2. As already mentioned in the other response to your comment there are multiple documented cases of deliberate infection, if that’s where you want to go.
No one's suggesting otherwise. Every culture has blood in their past, "civilization" is the slow process of collectively maturing to avoid those conflicts.
I would argue that cultures engaged in war as a means to resolve tension are less civilized, and those engaged in war without tension are even worse...
Similarly, totalitarianism is a less civilized form of organization than, say, successful democracies.
OP was lamenting genocide, and then wondered what the world would be like if the Europeans never came. That seems to me to imply that OP believes Europeans are solely responsible for Indian genocides, which is what I was responding to
Honestly if Europeans never came to the Americas there would not be losses of up to 98% of the indigenous population (depending on location). Even if disease "accidentally" killed 80%, the rest were murdered due to greed and evil.
Those events have been well documented, unlike the "rarely kept records" in your previous comment:
After the Europeans could not find enough surviving Native Americans to enslave, they went to Africa next to start another round of cruelty. There is no honest comparison to be made between warring tribes and European conquest.

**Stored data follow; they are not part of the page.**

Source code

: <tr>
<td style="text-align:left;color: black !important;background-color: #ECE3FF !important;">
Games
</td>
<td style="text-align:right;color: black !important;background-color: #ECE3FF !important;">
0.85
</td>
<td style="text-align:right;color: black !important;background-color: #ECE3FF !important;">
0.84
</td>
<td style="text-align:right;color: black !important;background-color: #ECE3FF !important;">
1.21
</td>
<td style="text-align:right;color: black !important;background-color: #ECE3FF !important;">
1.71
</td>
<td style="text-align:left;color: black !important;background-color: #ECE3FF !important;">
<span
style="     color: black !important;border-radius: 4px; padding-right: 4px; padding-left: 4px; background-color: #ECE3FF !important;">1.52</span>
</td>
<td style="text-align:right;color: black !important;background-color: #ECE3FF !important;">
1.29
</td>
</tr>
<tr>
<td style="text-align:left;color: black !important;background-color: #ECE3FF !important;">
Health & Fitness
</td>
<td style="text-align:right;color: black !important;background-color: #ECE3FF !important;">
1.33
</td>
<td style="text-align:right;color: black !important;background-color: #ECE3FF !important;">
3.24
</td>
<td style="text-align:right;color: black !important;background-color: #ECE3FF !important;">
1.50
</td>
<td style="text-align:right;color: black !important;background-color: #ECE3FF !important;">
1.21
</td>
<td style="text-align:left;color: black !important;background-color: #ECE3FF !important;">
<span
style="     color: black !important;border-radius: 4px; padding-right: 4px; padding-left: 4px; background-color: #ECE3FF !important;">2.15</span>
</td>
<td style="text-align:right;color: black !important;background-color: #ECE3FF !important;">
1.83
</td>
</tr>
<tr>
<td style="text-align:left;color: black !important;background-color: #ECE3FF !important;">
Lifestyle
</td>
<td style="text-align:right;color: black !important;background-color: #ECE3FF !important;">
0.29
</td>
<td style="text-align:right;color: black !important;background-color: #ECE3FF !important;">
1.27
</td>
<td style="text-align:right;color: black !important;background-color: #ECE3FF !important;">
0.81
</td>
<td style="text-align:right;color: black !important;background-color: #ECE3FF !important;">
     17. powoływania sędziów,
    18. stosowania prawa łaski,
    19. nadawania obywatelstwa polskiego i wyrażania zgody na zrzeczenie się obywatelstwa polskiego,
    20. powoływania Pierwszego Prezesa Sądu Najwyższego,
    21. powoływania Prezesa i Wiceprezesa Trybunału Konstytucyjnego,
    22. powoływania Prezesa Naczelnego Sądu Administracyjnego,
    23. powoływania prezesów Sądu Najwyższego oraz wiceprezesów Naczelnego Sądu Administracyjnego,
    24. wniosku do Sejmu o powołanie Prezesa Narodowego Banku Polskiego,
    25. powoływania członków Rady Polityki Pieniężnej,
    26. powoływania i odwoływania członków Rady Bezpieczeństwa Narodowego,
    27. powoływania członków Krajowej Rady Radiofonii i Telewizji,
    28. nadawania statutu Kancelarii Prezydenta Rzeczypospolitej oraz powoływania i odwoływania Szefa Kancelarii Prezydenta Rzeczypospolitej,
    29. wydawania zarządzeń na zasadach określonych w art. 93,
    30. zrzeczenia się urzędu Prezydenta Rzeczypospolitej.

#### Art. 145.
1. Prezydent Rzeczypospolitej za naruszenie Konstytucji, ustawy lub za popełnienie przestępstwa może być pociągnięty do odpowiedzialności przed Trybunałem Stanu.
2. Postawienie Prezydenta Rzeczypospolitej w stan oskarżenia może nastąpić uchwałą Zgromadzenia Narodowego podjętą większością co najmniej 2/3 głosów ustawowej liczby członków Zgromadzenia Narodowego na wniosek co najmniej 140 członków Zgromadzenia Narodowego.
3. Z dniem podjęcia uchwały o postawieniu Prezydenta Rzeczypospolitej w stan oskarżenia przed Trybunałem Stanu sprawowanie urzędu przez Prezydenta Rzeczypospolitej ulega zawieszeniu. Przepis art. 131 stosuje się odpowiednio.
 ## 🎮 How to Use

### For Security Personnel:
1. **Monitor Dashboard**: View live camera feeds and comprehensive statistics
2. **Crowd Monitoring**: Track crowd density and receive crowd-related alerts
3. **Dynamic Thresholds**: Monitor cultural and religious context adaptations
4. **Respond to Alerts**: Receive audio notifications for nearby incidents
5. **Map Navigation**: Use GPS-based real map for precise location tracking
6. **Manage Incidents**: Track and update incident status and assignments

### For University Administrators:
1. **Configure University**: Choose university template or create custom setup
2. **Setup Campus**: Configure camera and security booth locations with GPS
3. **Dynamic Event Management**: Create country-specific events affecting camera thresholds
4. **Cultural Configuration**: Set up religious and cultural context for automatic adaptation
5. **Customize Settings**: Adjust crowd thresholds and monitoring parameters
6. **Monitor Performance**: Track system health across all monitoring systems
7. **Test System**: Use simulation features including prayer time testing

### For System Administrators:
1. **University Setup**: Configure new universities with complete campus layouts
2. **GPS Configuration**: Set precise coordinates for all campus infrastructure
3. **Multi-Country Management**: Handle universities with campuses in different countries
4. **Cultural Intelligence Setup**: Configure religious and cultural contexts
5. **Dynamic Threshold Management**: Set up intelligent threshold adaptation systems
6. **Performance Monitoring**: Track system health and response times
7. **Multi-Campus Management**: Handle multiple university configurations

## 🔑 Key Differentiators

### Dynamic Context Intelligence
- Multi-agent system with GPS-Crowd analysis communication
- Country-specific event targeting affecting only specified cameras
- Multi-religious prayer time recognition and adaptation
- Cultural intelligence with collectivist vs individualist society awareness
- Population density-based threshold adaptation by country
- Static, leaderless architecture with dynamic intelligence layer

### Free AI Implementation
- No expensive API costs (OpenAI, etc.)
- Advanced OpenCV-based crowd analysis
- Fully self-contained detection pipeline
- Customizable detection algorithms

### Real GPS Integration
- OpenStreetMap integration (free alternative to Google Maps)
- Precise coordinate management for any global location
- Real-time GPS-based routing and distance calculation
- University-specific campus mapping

Indian? You mean native Americans? Europeans are solely responsible for bringing new diseases to South America - that wiped out most of the population, far more than swords and guns.
Britain also killed a lot of people in India, but they didn't commit genocide.
What would the Americas -- the world -- look like today if the Europeans never came here? Or at least, came and engaged respectfully.
Think about it, much of what is considered traditional european food actually came from the Americas: potatoes, tomatoes, chocolate. Italian cuisine wouldn't exist without the Americas.
And now that the whole world has benefited, where are the people who gave it all to the rest of us? Eradicated from existence.